Paolo Pino, a Venetian painter who champions…
1548 CE
Paolo Pino, a Venetian painter who champions the practice of conscious eclecticism among artists, urges in 1548 that the drawing of Michelangelo be wedded to the coloring of Titian.
Tintoretto, seemingly fulfilling Pino’s ideal, displays a new and unique vigor in his earliest known works.
In 1548, Tintoretto is commissioned to paint four pictures for the Scuola di S. Marco: the Finding of the body of St Mark in Alexandria (now in the church of the Angeli, Murano), the Saint's Body brought to Venice, a Votary of the Saint delivered by invoking him from an Unclean Spirit (these two are in the library of the royal palace, Venice), and the Miracle of the Slave.
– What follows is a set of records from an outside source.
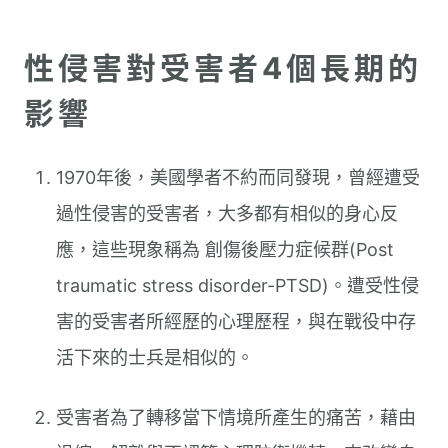
性侵害對受害者4個長期的
影響
1970年後，美國學者不約而同發現，曾經遭受
過性侵害的受害者，大多都有相似的身心反
應，這些現象稱為 創傷後壓力症候群(Post
traumatic stress disorder-PTSD)。遭受性侵
害的受害者所經歷的心理歷程，與在戰役中存
活下來的士兵是相似的。
受害者為了轉移當下情境所產生的痛苦，藉由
The latter, which forms at present one of the chief glories of the Venetian Academy, represents the legend of a Christian slave or captive who was to be tortured as a punishment for some acts of devotion to the evangelist, but was saved by the miraculous intervention of the latter, who shattered the bone-breaking and blinding implements which were about to be applied.
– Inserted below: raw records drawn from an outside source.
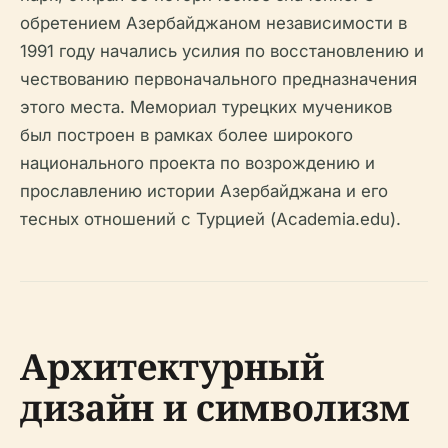
обретением Азербайджаном независимости в
1991 году начались усилия по восстановлению и
чествованию первоначального предназначения
этого места. Мемориал турецких мучеников
был построен в рамках более широкого
национального проекта по возрождению и
прославлению истории Азербайджана и его
тесных отношений с Турцией (Academia.edu).
Архитектурный
дизайн и символизм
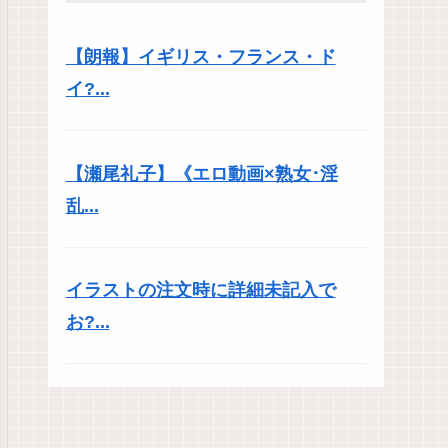
【朗報】イギリス・フランス・ド
イ?...
【瀬尾礼子】《エロ動画×熟女･淫
乱...
イラストの注文時に詳細未記入で
お?...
These four works are greeted with signal and general applause, including that of Titian's intimate, the too potent Pietro Aretino, with whom Tintoretto, one of the few men who scorns to curry favor with him, is mostly in disrepute.
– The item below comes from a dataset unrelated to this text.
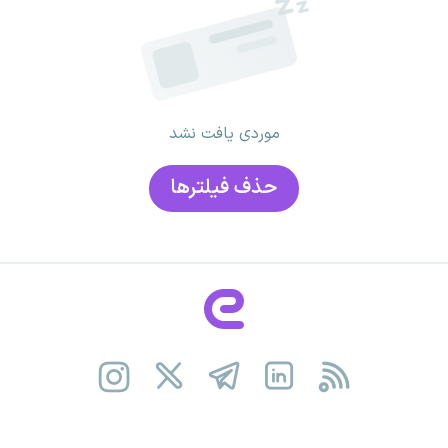
موردی یافت نشد
حذف فیلتر‌ها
It is said, however, that Tintoretto at one time painted a ceiling in Pietro's house; at another time, being invited to do his portrait, he attended, and at once proceeded to take his sitter's measure with a pistol (or a stiletto), as a significant hint that he was not exactly the man to be trifled with.
Having now executed the four works in the Scuola di S. Marco, painter's straits and obscure sufferings are at an end.